Print each record below precisely, with every picture left out of the copy.
(EXTRACTED INFORMATION Opens)
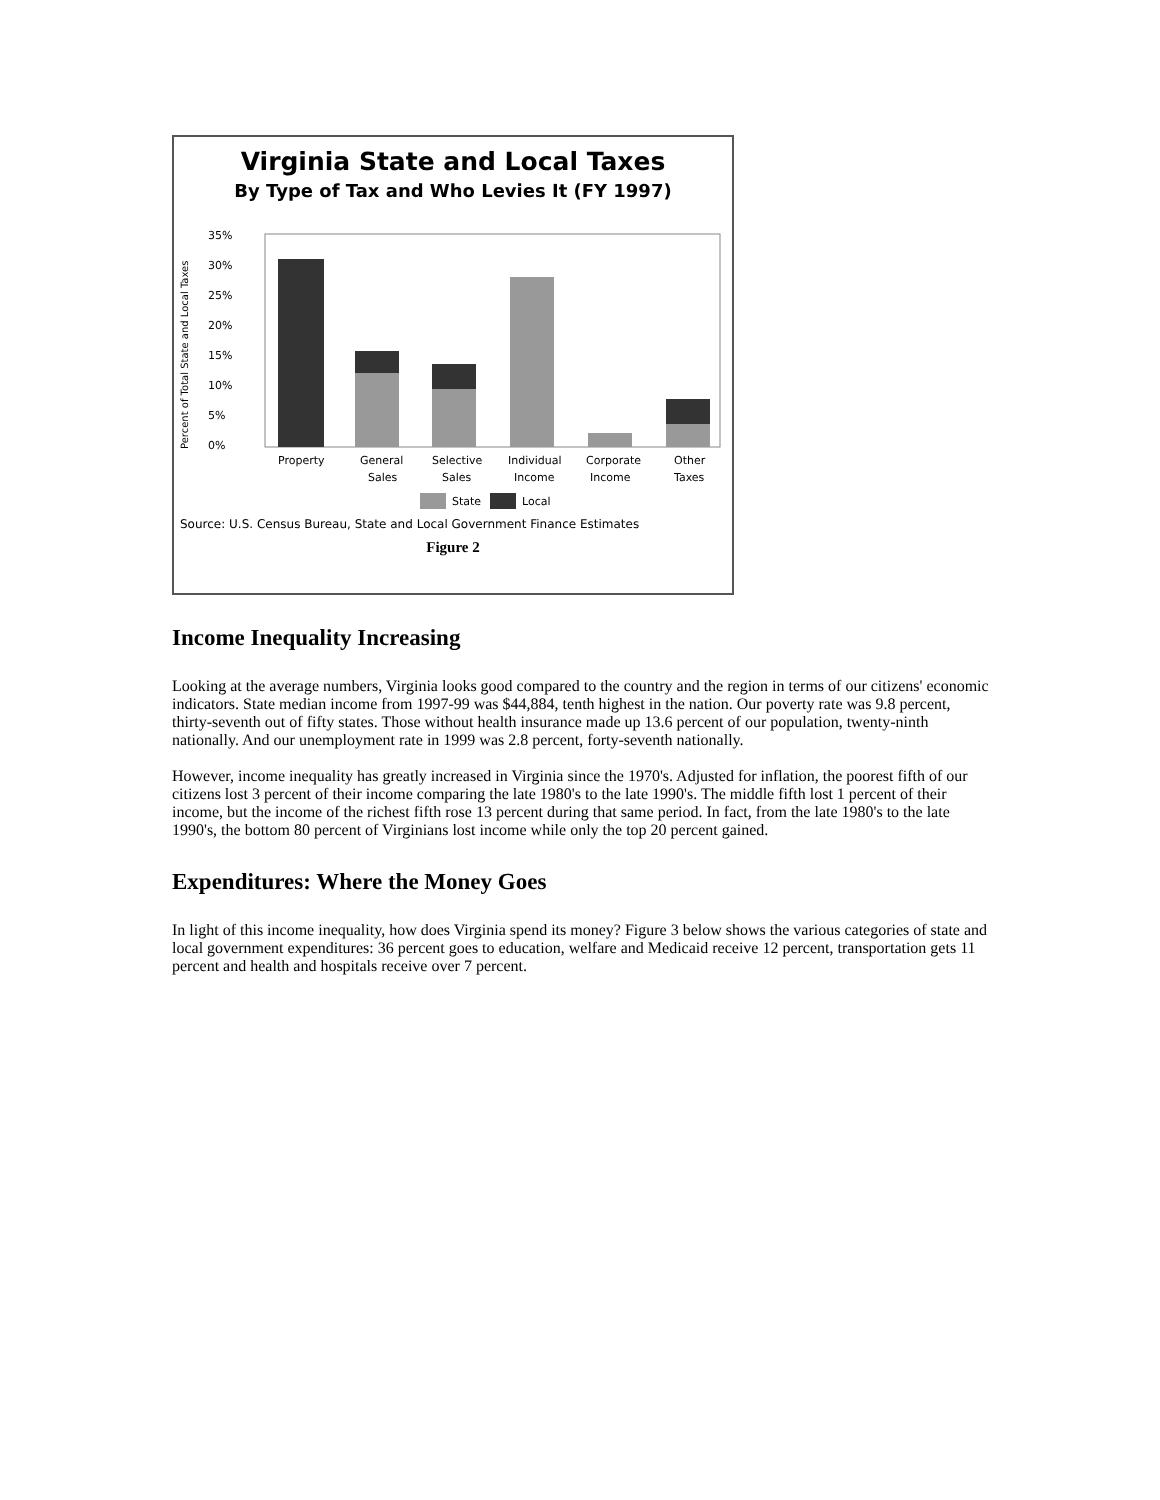Virginia State and Local Taxes
By Type of Tax and Who Levies It (FY 1997)
Percent of Total State and Local Taxes
35%
30%
25%
20%
15%
10%
5%
0%
Property
General
Sales
Selective
Sales
Individual
Income
Corporate
Income
Other
Taxes
State
Local
Source: U.S. Census Bureau, State and Local Government Finance Estimates
Figure 2
Income Inequality Increasing
Looking at the average numbers, Virginia looks good compared to the country and the region in terms of our citizens' economic indicators. State median income from 1997-99 was $44,884, tenth highest in the nation. Our poverty rate was 9.8 percent, thirty-seventh out of fifty states. Those without health insurance made up 13.6 percent of our population, twenty-ninth nationally. And our unemployment rate in 1999 was 2.8 percent, forty-seventh nationally.
However, income inequality has greatly increased in Virginia since the 1970's. Adjusted for inflation, the poorest fifth of our citizens lost 3 percent of their income comparing the late 1980's to the late 1990's. The middle fifth lost 1 percent of their income, but the income of the richest fifth rose 13 percent during that same period. In fact, from the late 1980's to the late 1990's, the bottom 80 percent of Virginians lost income while only the top 20 percent gained.
Expenditures: Where the Money Goes
In light of this income inequality, how does Virginia spend its money? Figure 3 below shows the various categories of state and local government expenditures: 36 percent goes to education, welfare and Medicaid receive 12 percent, transportation gets 11 percent and health and hospitals receive over 7 percent.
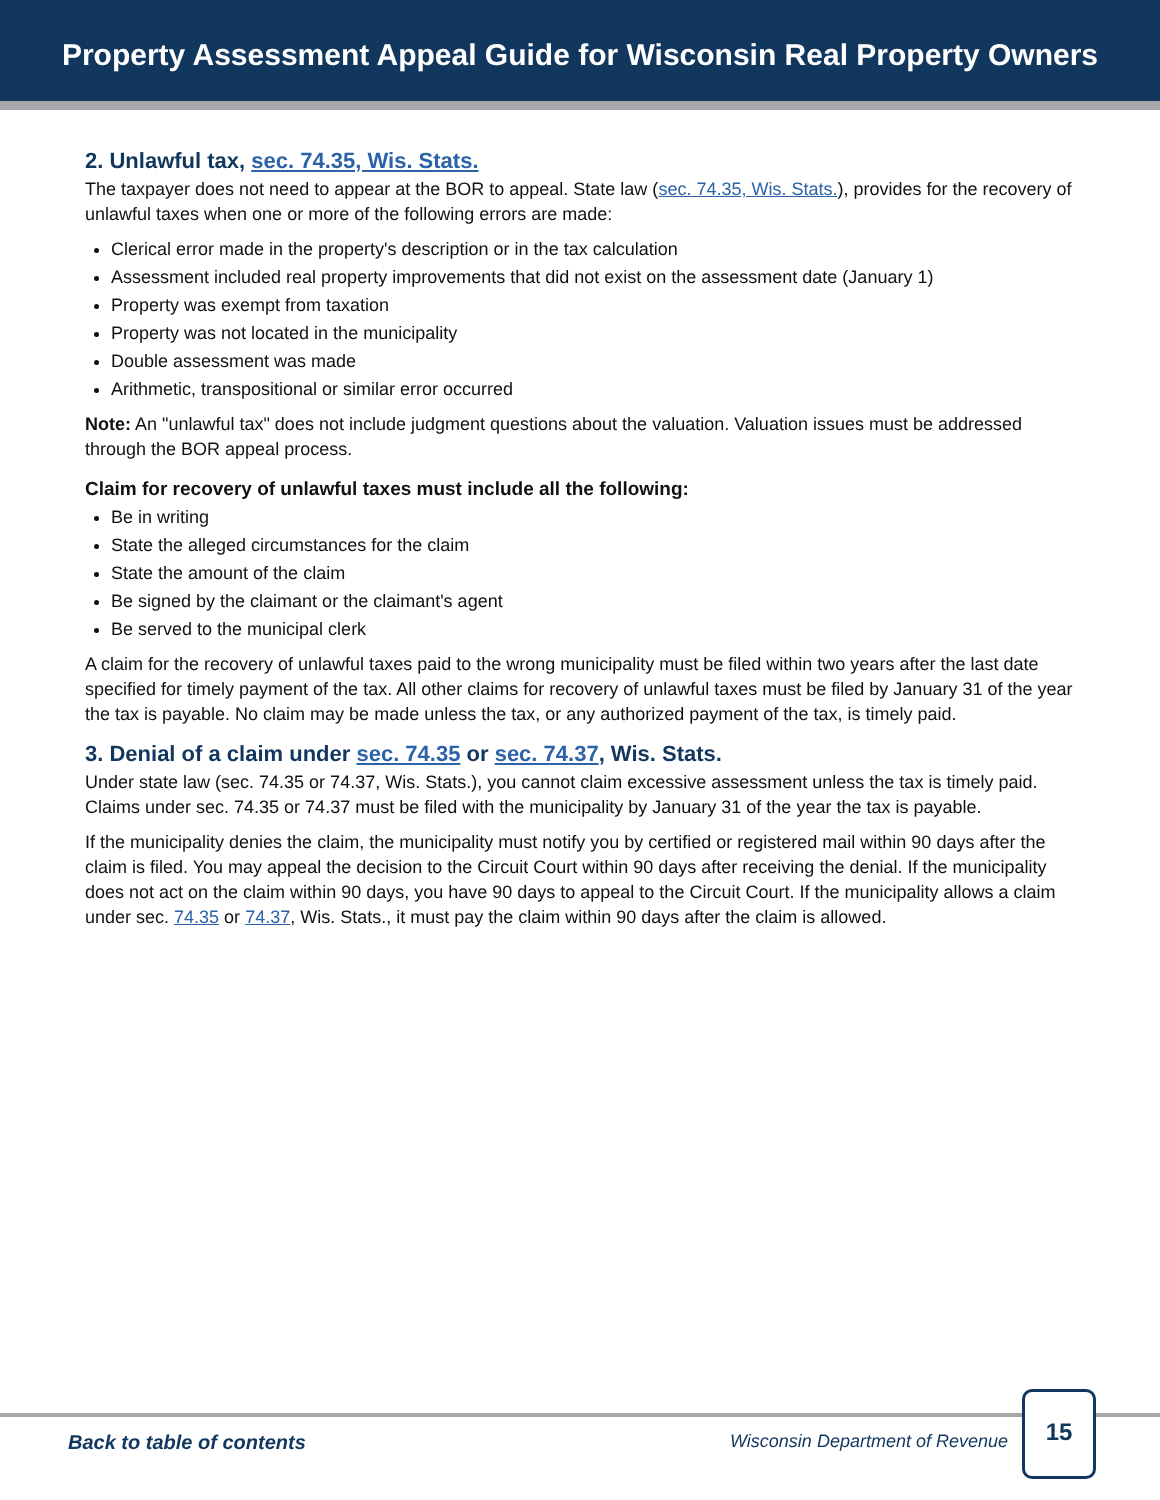Property Assessment Appeal Guide for Wisconsin Real Property Owners
2. Unlawful tax, sec. 74.35, Wis. Stats.
The taxpayer does not need to appear at the BOR to appeal. State law (sec. 74.35, Wis. Stats.), provides for the recovery of unlawful taxes when one or more of the following errors are made:
Clerical error made in the property's description or in the tax calculation
Assessment included real property improvements that did not exist on the assessment date (January 1)
Property was exempt from taxation
Property was not located in the municipality
Double assessment was made
Arithmetic, transpositional or similar error occurred
Note: An "unlawful tax" does not include judgment questions about the valuation. Valuation issues must be addressed through the BOR appeal process.
Claim for recovery of unlawful taxes must include all the following:
Be in writing
State the alleged circumstances for the claim
State the amount of the claim
Be signed by the claimant or the claimant's agent
Be served to the municipal clerk
A claim for the recovery of unlawful taxes paid to the wrong municipality must be filed within two years after the last date specified for timely payment of the tax. All other claims for recovery of unlawful taxes must be filed by January 31 of the year the tax is payable. No claim may be made unless the tax, or any authorized payment of the tax, is timely paid.
3. Denial of a claim under sec. 74.35 or sec. 74.37, Wis. Stats.
Under state law (sec. 74.35 or 74.37, Wis. Stats.), you cannot claim excessive assessment unless the tax is timely paid. Claims under sec. 74.35 or 74.37 must be filed with the municipality by January 31 of the year the tax is payable.
If the municipality denies the claim, the municipality must notify you by certified or registered mail within 90 days after the claim is filed. You may appeal the decision to the Circuit Court within 90 days after receiving the denial. If the municipality does not act on the claim within 90 days, you have 90 days to appeal to the Circuit Court. If the municipality allows a claim under sec. 74.35 or 74.37, Wis. Stats., it must pay the claim within 90 days after the claim is allowed.
Back to table of contents Wisconsin Department of Revenue
15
(EXTRACTED INFORMATION Closes)
_TASK OUTPUT_
Virginia State and Local Taxes
By Type of Tax and Who Levies It (FY 1997)
Percent of Total State and Local Taxes
35%
30%
25%
20%
15%
10%
5%
0%
Property
General
Sales
Selective
Sales
Individual
Income
Corporate
Income
Other
Taxes
State
Local
Source: U.S. Census Bureau, State and Local Government Finance Estimates
Figure 2
Income Inequality Increasing
Looking at the average numbers, Virginia looks good compared to the country and the region in terms of our citizens' economic indicators. State median income from 1997-99 was $44,884, tenth highest in the nation. Our poverty rate was 9.8 percent, thirty-seventh out of fifty states. Those without health insurance made up 13.6 percent of our population, twenty-ninth nationally. And our unemployment rate in 1999 was 2.8 percent, forty-seventh nationally.
However, income inequality has greatly increased in Virginia since the 1970's. Adjusted for inflation, the poorest fifth of our citizens lost 3 percent of their income comparing the late 1980's to the late 1990's. The middle fifth lost 1 percent of their income, but the income of the richest fifth rose 13 percent during that same period. In fact, from the late 1980's to the late 1990's, the bottom 80 percent of Virginians lost income while only the top 20 percent gained.
Expenditures: Where the Money Goes
In light of this income inequality, how does Virginia spend its money? Figure 3 below shows the various categories of state and local government expenditures: 36 percent goes to education, welfare and Medicaid receive 12 percent, transportation gets 11 percent and health and hospitals receive over 7 percent.
Property Assessment Appeal Guide for Wisconsin Real Property Owners
2. Unlawful tax, sec. 74.35, Wis. Stats.
The taxpayer does not need to appear at the BOR to appeal. State law (sec. 74.35, Wis. Stats.), provides for the recovery of unlawful taxes when one or more of the following errors are made:
Clerical error made in the property's description or in the tax calculation
Assessment included real property improvements that did not exist on the assessment date (January 1)
Property was exempt from taxation
Property was not located in the municipality
Double assessment was made
Arithmetic, transpositional or similar error occurred
Note: An "unlawful tax" does not include judgment questions about the valuation. Valuation issues must be addressed through the BOR appeal process.
Claim for recovery of unlawful taxes must include all the following:
Be in writing
State the alleged circumstances for the claim
State the amount of the claim
Be signed by the claimant or the claimant's agent
Be served to the municipal clerk
A claim for the recovery of unlawful taxes paid to the wrong municipality must be filed within two years after the last date specified for timely payment of the tax. All other claims for recovery of unlawful taxes must be filed by January 31 of the year the tax is payable. No claim may be made unless the tax, or any authorized payment of the tax, is timely paid.
3. Denial of a claim under sec. 74.35 or sec. 74.37, Wis. Stats.
Under state law (sec. 74.35 or 74.37, Wis. Stats.), you cannot claim excessive assessment unless the tax is timely paid. Claims under sec. 74.35 or 74.37 must be filed with the municipality by January 31 of the year the tax is payable.
If the municipality denies the claim, the municipality must notify you by certified or registered mail within 90 days after the claim is filed. You may appeal the decision to the Circuit Court within 90 days after receiving the denial. If the municipality does not act on the claim within 90 days, you have 90 days to appeal to the Circuit Court. If the municipality allows a claim under sec. 74.35 or 74.37, Wis. Stats., it must pay the claim within 90 days after the claim is allowed.
Back to table of contents Wisconsin Department of Revenue
15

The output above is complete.